Stored records
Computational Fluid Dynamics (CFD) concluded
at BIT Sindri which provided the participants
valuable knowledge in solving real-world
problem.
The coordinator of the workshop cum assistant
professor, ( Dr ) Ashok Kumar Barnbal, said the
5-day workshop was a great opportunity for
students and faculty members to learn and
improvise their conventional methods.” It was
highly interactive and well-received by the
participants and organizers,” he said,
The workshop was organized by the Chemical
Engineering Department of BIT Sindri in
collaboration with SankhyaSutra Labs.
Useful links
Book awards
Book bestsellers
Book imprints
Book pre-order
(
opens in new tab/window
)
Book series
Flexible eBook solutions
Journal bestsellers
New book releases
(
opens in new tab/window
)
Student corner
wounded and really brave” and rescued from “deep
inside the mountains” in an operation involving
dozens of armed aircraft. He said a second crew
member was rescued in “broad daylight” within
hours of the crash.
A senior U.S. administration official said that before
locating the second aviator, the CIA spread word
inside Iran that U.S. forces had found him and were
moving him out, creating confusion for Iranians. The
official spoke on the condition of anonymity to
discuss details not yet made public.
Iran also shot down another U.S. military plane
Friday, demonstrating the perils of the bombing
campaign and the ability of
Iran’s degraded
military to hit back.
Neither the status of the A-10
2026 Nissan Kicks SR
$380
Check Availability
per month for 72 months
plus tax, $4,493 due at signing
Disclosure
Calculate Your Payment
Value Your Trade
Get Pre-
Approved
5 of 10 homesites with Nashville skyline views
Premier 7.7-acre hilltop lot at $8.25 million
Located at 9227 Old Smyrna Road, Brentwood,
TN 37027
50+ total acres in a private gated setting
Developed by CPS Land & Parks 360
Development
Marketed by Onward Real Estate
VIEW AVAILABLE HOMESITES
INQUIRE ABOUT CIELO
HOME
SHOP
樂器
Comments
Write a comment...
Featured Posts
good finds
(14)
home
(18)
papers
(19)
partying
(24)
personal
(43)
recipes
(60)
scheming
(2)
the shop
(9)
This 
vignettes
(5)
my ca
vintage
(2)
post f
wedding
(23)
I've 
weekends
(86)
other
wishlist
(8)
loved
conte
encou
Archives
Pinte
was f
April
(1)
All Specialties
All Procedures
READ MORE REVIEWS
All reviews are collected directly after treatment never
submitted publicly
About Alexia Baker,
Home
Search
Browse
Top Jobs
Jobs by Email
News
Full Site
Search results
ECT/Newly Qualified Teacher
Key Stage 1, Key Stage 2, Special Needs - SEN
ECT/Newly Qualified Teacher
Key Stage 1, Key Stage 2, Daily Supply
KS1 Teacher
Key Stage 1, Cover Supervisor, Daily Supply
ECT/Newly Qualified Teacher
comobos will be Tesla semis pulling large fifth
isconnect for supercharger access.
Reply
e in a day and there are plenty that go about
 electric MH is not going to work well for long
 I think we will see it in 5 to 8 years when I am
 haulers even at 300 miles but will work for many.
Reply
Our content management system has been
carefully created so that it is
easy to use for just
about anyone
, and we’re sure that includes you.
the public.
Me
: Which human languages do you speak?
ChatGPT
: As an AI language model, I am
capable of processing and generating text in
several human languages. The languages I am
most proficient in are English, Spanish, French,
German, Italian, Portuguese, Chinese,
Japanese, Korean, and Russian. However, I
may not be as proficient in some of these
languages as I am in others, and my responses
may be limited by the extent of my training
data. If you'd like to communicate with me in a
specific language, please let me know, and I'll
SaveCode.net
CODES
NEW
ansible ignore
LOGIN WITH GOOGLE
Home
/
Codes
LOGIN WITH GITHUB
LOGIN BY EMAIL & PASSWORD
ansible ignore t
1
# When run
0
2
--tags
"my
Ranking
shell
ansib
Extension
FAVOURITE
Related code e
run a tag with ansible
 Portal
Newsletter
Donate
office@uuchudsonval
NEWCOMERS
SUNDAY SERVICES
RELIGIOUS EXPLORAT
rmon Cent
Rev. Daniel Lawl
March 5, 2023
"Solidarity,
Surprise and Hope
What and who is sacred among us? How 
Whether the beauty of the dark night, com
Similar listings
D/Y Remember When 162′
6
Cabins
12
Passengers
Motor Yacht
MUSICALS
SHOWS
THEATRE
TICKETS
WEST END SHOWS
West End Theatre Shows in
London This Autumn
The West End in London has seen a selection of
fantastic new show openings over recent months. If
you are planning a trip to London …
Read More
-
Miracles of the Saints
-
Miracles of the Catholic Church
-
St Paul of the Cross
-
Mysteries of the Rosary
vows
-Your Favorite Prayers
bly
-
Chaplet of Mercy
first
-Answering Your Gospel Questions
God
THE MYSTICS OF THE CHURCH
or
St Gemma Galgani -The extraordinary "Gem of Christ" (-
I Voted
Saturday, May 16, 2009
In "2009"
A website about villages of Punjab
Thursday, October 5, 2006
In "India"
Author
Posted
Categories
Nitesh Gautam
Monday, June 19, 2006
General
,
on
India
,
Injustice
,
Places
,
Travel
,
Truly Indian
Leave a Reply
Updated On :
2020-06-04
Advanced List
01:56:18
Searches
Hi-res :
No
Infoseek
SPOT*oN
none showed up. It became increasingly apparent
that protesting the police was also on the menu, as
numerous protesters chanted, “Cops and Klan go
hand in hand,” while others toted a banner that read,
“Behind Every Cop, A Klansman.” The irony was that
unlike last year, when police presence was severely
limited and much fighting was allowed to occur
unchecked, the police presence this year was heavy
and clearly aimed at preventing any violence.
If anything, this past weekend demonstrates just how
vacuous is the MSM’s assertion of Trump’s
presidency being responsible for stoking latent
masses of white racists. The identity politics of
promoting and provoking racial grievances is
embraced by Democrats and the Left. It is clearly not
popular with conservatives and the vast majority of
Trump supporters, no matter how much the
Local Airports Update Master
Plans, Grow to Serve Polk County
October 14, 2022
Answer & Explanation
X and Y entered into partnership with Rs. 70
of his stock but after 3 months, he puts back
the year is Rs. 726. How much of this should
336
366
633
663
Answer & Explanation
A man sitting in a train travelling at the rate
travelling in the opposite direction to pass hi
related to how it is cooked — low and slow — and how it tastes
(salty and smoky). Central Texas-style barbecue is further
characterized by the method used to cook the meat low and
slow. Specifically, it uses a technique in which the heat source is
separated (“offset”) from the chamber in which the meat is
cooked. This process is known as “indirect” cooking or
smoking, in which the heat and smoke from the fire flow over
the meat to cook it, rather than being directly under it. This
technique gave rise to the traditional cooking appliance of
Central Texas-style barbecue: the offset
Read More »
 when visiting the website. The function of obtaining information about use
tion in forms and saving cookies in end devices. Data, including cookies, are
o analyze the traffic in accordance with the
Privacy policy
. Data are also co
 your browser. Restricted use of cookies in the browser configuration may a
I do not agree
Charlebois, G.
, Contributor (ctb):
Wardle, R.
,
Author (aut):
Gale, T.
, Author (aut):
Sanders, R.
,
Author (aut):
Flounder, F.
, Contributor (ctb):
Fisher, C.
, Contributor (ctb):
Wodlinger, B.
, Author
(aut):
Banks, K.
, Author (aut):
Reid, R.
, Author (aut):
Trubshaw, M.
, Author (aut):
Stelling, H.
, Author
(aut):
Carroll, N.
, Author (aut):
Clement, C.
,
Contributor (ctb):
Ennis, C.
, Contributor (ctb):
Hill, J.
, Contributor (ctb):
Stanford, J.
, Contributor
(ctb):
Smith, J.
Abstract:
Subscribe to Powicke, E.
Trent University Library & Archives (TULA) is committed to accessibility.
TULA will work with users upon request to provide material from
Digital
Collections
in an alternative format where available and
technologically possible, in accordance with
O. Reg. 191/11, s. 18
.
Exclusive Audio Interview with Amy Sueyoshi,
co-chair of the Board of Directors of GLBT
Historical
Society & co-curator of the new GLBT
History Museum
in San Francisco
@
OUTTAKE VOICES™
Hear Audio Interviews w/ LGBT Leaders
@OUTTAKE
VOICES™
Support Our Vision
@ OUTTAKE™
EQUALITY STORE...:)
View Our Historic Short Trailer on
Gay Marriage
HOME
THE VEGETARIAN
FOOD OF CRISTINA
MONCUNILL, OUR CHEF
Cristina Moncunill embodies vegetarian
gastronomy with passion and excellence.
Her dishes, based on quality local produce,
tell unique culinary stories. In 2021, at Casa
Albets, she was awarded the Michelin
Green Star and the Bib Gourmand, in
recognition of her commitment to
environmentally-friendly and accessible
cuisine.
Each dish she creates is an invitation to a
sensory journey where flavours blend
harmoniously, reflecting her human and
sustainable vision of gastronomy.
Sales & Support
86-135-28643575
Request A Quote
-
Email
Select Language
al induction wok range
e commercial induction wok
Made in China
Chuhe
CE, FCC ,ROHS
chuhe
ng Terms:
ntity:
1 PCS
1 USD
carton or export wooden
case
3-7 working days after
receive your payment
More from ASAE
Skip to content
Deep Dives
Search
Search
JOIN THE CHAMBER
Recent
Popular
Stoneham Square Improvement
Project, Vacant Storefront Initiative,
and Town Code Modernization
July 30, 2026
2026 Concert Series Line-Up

**AIM OF THE EXERCISE**
Each of the lines from the one holding "al induction wok range" through the final line of the entries is to be set down exactly, and no others.

**ANSWER FOR THE TASK**
al induction wok range
e commercial induction wok
Made in China
Chuhe
CE, FCC ,ROHS
chuhe
ng Terms:
ntity:
1 PCS
1 USD
carton or export wooden
case
3-7 working days after
receive your payment
More from ASAE
Skip to content
Deep Dives
Search
Search
JOIN THE CHAMBER
Recent
Popular
Stoneham Square Improvement
Project, Vacant Storefront Initiative,
and Town Code Modernization
July 30, 2026
2026 Concert Series Line-Up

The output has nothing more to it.